そう考えると、途中の子供や修羅場のシーンは、一人目の彼の頭の中にある記憶や妄想に思えてきます。
人並みに紆余曲折を経験してきた平凡な男が、入場者数10万人目になったというちょっとした事件に遭遇して、幸せな終わりを迎えます。飛躍と収束がきちんと出来ています。
惜しいのは3名のシーンと4名のシーンが、あまり飛躍していなかったことです。そのあたりが回収できていれば、5点でもよかったと思います。

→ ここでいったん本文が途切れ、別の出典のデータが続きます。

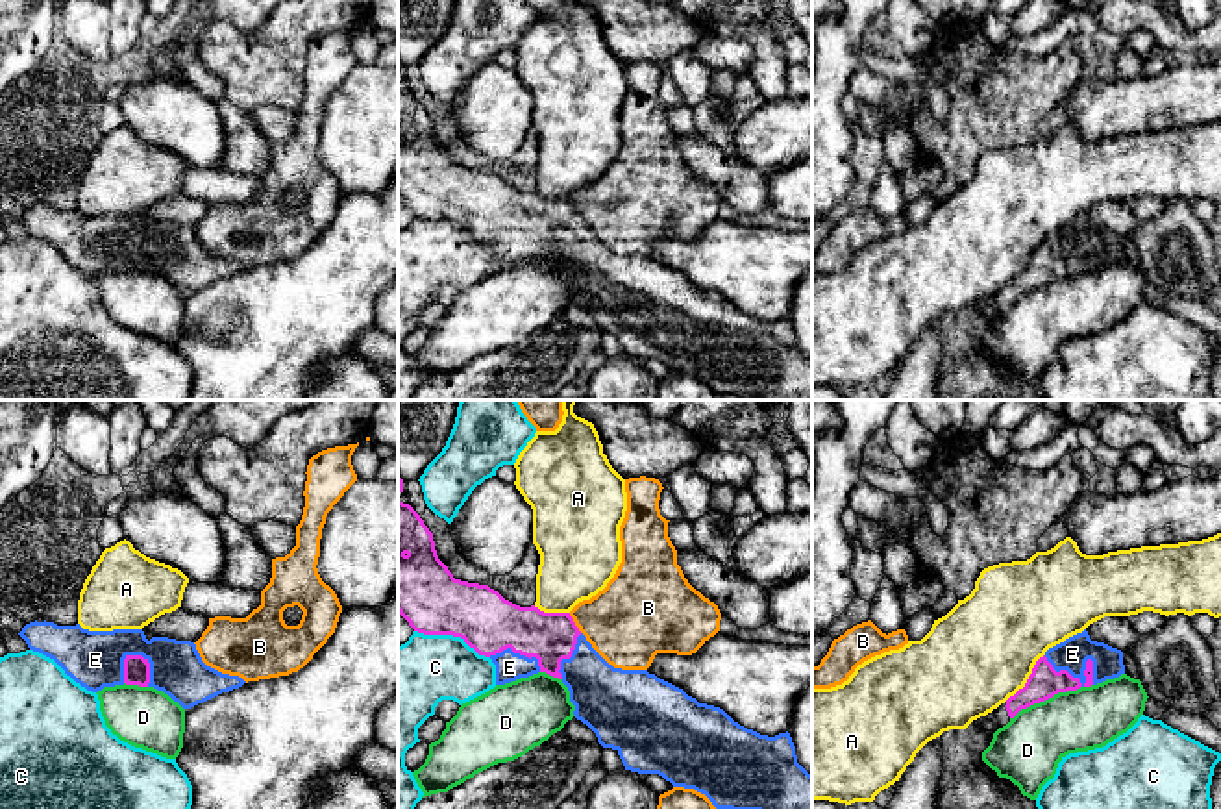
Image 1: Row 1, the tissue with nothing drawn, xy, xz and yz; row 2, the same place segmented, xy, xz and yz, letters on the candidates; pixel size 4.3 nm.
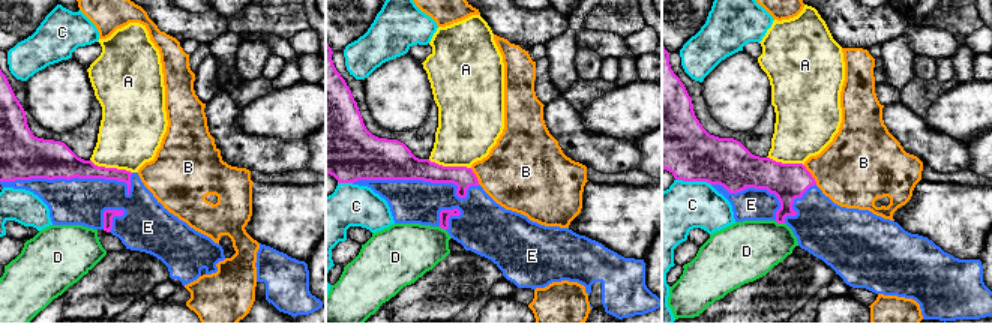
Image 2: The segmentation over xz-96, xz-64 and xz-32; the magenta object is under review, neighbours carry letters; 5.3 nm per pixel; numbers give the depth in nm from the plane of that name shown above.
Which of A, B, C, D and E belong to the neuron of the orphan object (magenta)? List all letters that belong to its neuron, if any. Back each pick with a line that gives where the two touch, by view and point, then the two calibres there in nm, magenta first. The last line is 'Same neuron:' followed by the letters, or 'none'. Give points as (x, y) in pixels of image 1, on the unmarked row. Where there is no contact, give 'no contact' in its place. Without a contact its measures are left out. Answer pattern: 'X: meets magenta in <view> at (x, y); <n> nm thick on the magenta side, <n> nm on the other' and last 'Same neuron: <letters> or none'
E: meets magenta in yz at (1086, 263); 50 nm thick on the magenta side, 140 nm on the other
Same neuron: E

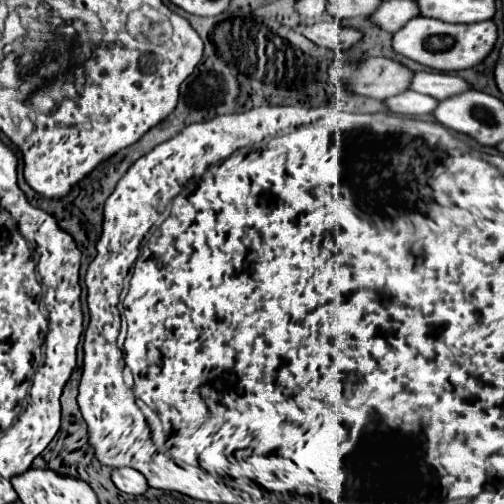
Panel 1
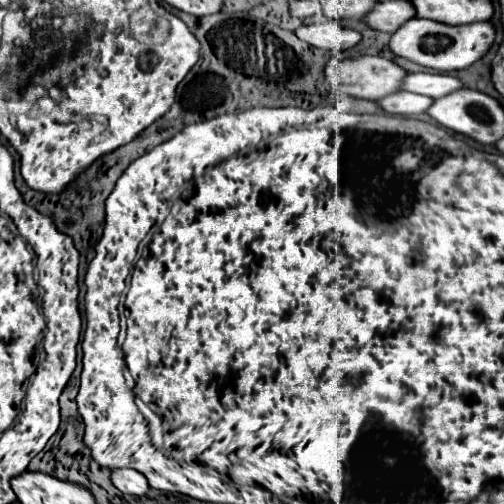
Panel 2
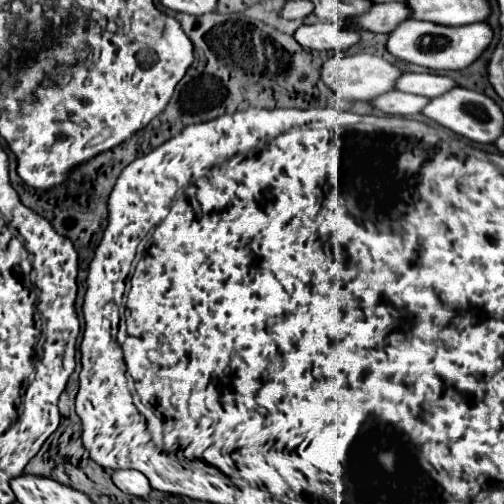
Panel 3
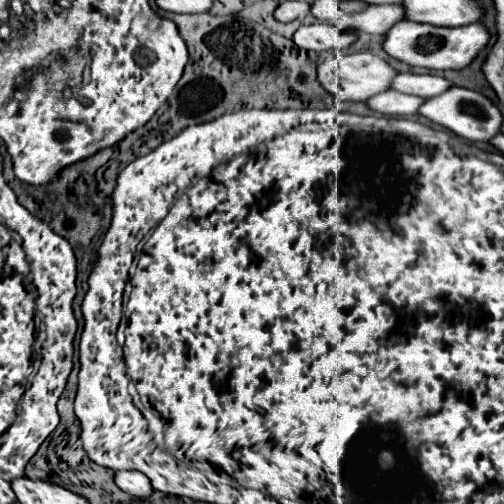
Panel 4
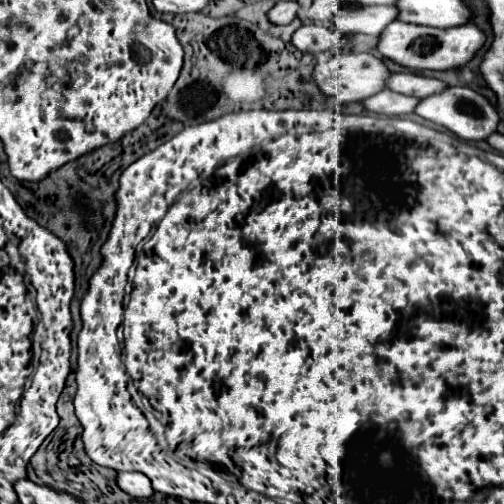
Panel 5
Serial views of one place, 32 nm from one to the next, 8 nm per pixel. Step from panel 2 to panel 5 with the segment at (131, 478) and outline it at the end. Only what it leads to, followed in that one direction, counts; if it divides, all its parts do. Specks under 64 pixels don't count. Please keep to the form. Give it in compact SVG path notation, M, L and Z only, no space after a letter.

もうひとつの4点作品は、チーム香水シスターズの体チャレンジ。
お互いが誰かの体に触れている場合のみ、声を出すことが出来るというルールです。
お客様からのお題には三人の関係性「同僚」が出されました。
立ち飲み屋で会社の愚痴を言い合う二人。そこにさっきまで二人が悪口を言っていた上司が乱入してくるという話です。
内容は落語の「~ほめ」っぽい話になりました。
定番といえば定番ですが、日常的な二人飲みシーンから即時にその型を選択し、スムーズに当てはめて起承転結を作ったところが加点ポイントです。

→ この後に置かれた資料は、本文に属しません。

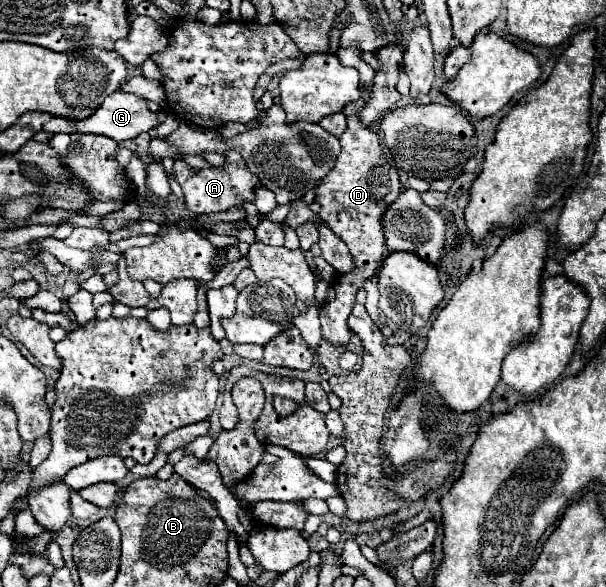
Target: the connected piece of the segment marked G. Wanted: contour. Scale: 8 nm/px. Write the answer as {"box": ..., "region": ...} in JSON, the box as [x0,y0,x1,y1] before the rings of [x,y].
{"box":[66,90,158,142],"region":[[[120,90],[110,94],[86,120],[66,120],[76,128],[76,132],[102,134],[116,142],[136,138],[138,134],[158,126],[156,114],[148,110],[142,98]]]}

「触る」という制約をうまくストーリーに絡められていなかったので、ちょっと甘いかもしれませんが、十分だと思います。
また、ストーリー的には3点をつけましたが、『古都』も楽しかったです。
語り手一人とそのほかの演者に分かれ、語り手のムチャぶりに演者たちが対応していく形式。
内容は古都で上司を接待する話。
最終盤でのここしかないタイミングでこれしかない順番で演者が登場したところは、スポーツ観戦に似た熱が生まれていたと思います。

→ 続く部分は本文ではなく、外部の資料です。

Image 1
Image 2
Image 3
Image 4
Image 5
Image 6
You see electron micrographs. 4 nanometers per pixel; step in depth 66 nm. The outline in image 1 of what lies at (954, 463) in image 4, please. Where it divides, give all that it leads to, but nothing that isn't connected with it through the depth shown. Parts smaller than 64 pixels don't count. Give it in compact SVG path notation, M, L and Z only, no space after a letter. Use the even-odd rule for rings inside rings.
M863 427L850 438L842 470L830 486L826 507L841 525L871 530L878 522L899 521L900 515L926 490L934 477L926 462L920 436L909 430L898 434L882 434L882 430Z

ただ、話としては予定調和に収まってしまったことと、起承転結の起承転で終わってしまった点で、高得点をつけにくい内容でした。
語り手はもちろん、演者からも無茶ぶりが飛んでくる緊張感や、ラストシーンの盛り上がり方もよかったので、エンタメとテクニカルの点数が高かったのは納得です。
遠藤雷太賞(=タイトル賞)は「ディズニーランド」と「古都」で迷いました。
タイトルのよさは必ず内容とリンクします。
言葉自体は「古都」のほうが強かったのですが、内容的にそのタイトルである必然性が強かったかどうかという点で「ディズニーランド」に決めました。
当選されたお客様、あらためておめでとうございました。
後付けも多分にありますが、ストーリージャッジからの感想は以上です。
2回目以降、こんなに丁寧に振り返られるかわかりませんが、しっかりジャッジしたいと思います。
シアタースポーツ、土日も続きます。
まだまだ間に合いますので、お時間の空いた方、当日券でふらっと入るにもいい公演だと思います。
興味を持たれた方はお越しいただけたらうれしいです。